When store manager refuses to call the cops, man who can’t pay for his meal does it for him.

Fingers crossed, nobody reading this article will ever find themselves on death row, waiting to be executed for a crime they may or may not have committed. But if you do, what final meal would you plump for? Likewise, if you knew you were going to prison and had one last chance to eat something on the outside, what would you choose? I’m a big fan of the deep-fried bread-crumbed goodness on rice that is katsudon, and while it’s not what I’d personally go for, (Sunday Roast lamb, gravy and all the trimmings, in case you’re interested), it’s a definite contender. And indeed, this week, one Japanese man chose it to be his final meal of freedom.
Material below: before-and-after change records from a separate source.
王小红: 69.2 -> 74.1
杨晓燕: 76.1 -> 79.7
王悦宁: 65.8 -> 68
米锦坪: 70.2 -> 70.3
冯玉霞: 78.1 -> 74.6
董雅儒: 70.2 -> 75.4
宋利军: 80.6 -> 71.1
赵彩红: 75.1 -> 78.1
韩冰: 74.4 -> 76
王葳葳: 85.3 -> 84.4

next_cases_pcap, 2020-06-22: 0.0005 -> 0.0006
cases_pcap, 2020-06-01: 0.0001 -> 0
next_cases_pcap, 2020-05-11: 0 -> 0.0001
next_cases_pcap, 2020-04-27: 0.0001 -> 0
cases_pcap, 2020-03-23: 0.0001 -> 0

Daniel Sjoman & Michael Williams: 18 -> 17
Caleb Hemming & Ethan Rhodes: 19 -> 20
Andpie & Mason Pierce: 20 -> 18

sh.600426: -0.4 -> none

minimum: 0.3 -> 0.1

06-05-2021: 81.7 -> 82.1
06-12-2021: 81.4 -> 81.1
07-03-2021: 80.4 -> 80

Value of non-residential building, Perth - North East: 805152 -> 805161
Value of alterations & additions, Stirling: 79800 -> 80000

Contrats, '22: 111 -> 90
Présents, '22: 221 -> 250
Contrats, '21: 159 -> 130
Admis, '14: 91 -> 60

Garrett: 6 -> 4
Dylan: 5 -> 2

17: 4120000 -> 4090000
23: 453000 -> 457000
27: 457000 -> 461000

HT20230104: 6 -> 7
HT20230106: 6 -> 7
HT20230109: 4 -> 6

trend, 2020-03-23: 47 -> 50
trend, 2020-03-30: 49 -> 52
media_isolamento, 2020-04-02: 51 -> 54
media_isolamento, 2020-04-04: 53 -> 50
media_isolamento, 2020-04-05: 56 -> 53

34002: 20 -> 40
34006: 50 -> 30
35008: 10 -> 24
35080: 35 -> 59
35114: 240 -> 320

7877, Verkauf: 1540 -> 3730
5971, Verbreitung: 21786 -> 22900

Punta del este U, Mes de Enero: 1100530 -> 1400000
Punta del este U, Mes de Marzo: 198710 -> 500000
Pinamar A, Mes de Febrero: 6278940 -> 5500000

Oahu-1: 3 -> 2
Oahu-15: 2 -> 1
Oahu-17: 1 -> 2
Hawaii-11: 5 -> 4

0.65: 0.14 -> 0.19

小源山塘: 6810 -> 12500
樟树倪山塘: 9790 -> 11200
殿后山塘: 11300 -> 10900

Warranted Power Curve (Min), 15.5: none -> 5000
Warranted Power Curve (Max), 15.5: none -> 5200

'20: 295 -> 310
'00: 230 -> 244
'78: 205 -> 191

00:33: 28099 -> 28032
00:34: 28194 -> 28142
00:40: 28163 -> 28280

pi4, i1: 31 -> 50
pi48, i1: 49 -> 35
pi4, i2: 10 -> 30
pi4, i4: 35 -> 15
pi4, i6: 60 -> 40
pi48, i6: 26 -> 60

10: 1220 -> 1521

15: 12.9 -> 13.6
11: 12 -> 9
On November 21, an unemployed Japanese man without any money, walked into a restaurant in Fukuoka Prefecture’s Yanagawa City and ordered a bowl of katsudon. Polishing off his dinner, worth just 650 yen (US$5.79), the 63 year-old diner promptly informed the store manager that he didn’t have any money with which to pay the bill, and that the manager should phone the police. The manager was surprisingly sympathetic and told the diner that it was OK if he settled up at a later date. Here, in most cases, is where the story would have ended with either the diner coming back another day to pay up or more likely, never coming back at all.

The diner left the restaurant, went to a public payphone outside and called the emergency number for the police, 110, and turned himself in. Yanagawa police later announced that they had arrested the unemployed 63 year-old man of no fixed abode, on suspicion of fraud. He is reported as having said that he had been in prison before and that at the time of the incident he was hungry but only had 96 yen on him.

▼ For some desperate people, prison is preferable to life outside.

Japanese social media users had a lot to say about the case:

“He’s just going home [to prison].”
“He must have got a taste for prison life.”
“What a sad story.”
“That store manager was so kind.”
“Isn’t it just part of the pattern for people without relatives?”
“Would he actually be sent to prison for such a petty crime?”
“Well, the season’s starting to get colder.”
“It just shows that prisons don’t rehabilitate people, it’s just a vicious circle.”

From these responses, it seems as though this might not be a one-off. It’s also not the first time we’ve covered this sort of story, where people find themselves in the unfortunate position of being unable to find work and needing a roof over their head and food in their stomach; sadly it probably won’t be the last.